When I first started learning, back in the approximately 14 year-old days, I used to go to a jazz club with my mum and dad every couple of weeks. In those days I knew my electric guitars fairly well – even girls have a bit of the trainspotter gene in them – and I asked the (awesome, I recall) guitarist in the house band there once about his battered Stratocaster. He told me its serial number, which was so low it made my jaw drop, then handed it to me and asked if I wanted to play it. In the club, between sets. At fourteen.
Yay for guitarists.
(By the way, if you missed the punchline there because you switched your brain off in outrage that a 14 year old was hanging around a club where people, like, drink beer and play jazz and stuff, then you're either much younger than I am or American, or both. And I pity you.)
Now, I realize some of this difference is due to the nature of music versus writing. Knowing the standards is the criterion for basic guitar playing. Your new friends probably know Smells Like Teen Spirit and Hotel California and House of the Rising Sun, not just to listen to, but to play. On the other hand, at least currently and in the West, originality is the major criterion for writing fiction.

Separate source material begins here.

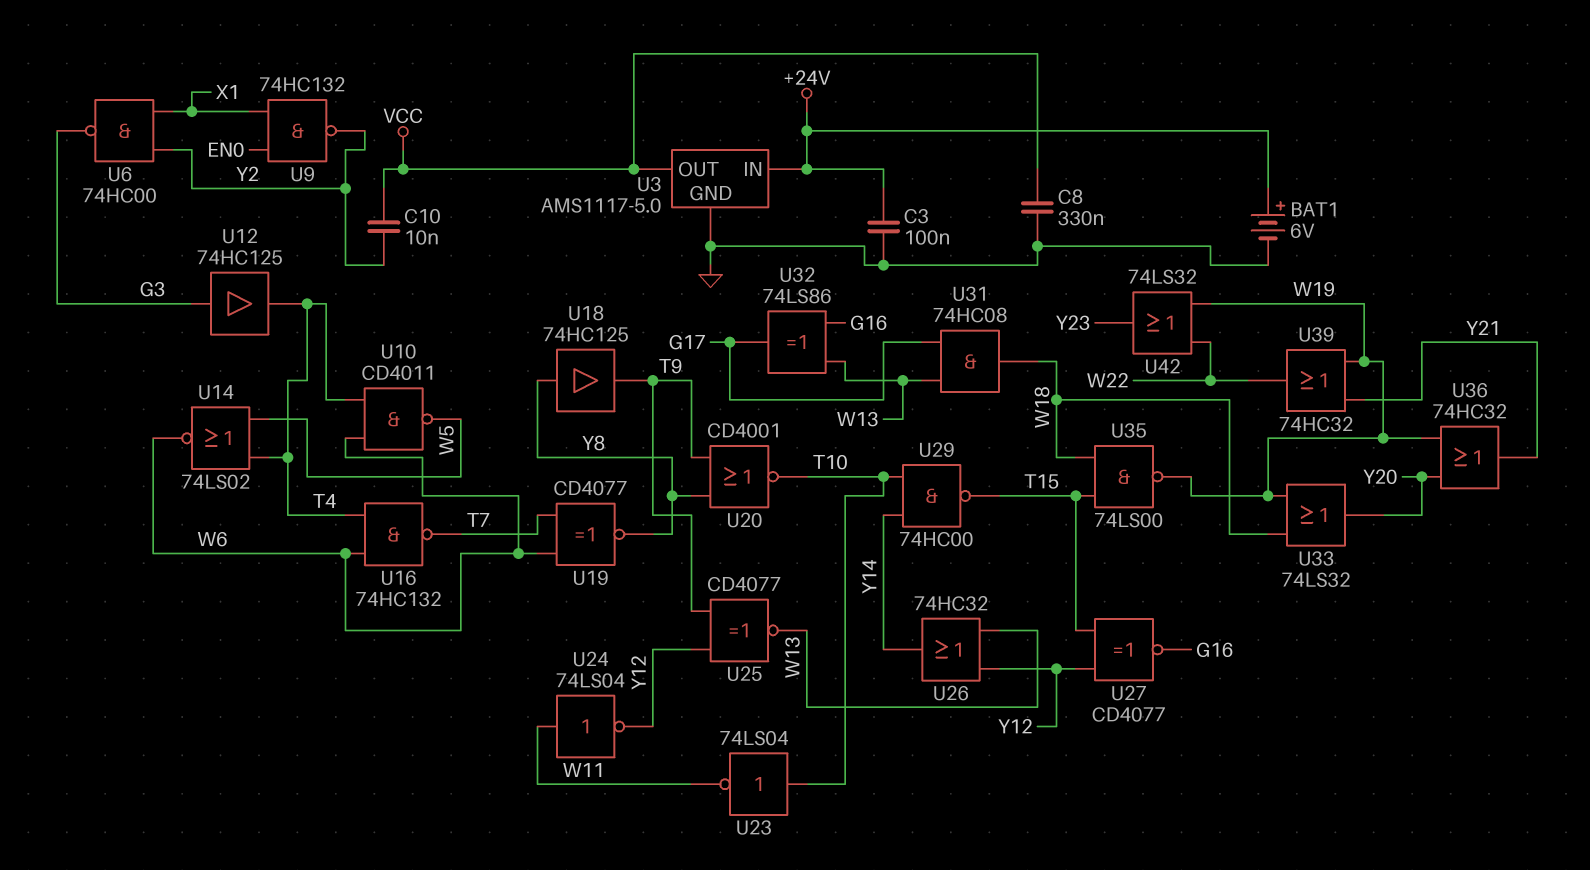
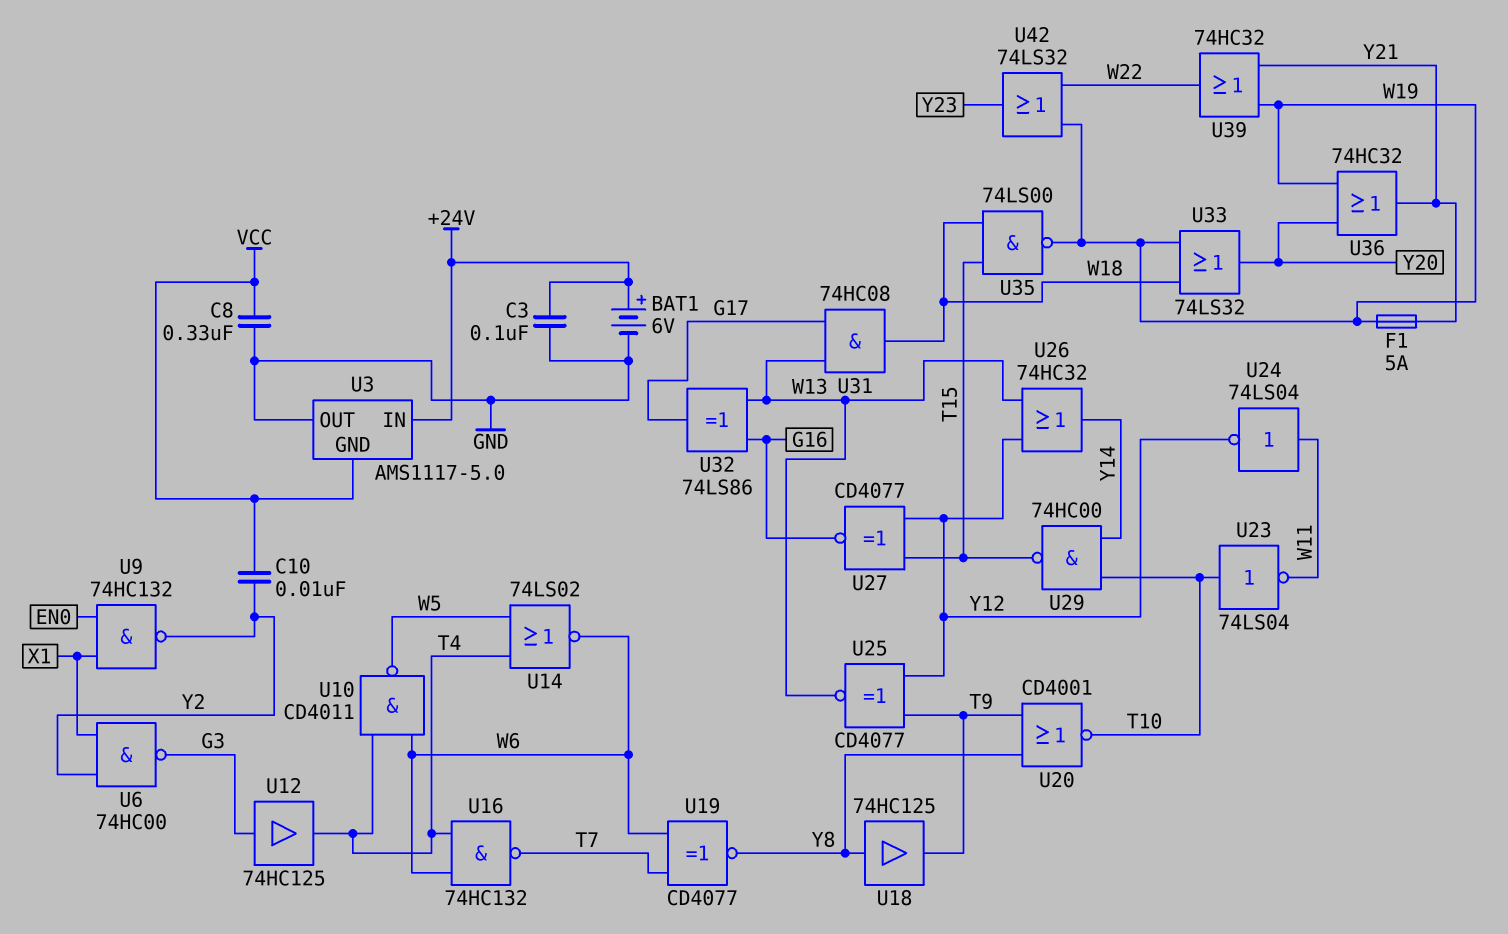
F1: none -> 5A (W19, Y21)
U3 pin GND: GND -> VCC
U3 pin OUT: VCC -> GND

So you aren't going to get a conversation like this:
Person at a party: Hey, you write? Are you familiar with War and Peace? In English? I've been working on the middle section a lot recently. Let's go write. If you handle the paragraph breaks I'll show you these adverb inversions I found.
Me: Cool!
And some of the difference is due to the indivisible nature of writing. You can't write in harmony.[2] But the image of a writer as a skivvy-clad loner nursing a bottle of scotch while piƱata-ing their muse until the words tumble out in a broken heap can only explain that one small part. It doesn't explain the attitude to other writers, or the weird way that everyone assumes you want to be J.K. Rowling, and that furthermore, you deserve to be put back firmly in your place for even looking like you might. Do they think writing is a zero-sum game where only a few can be winners so it's in their best interests to nobble the competition? Could be – the people who are *for* Creative Commons licenses are generally *not* the people I discuss above.
At least, I'm fairly sure that guitarists don't go to conventions of music listeners and the guitarist-panelists talk about the time they went to somebody's house and asked them to play a song and the beginner played House of the Rising Sun hahahaha, and then the audience all laugh like drains at the loserness. How dare he think he's going to be Stevie Ray Vaughan! Loser!
[1] Note: I exempt everybody on Live Journal, some people on Yahoogroups and the regulars of rec.arts.sf.composition from all the negative comments about writers.
[2] Though now I've thought of the concept I might try.
Edited to update a link and remove the t shirt link.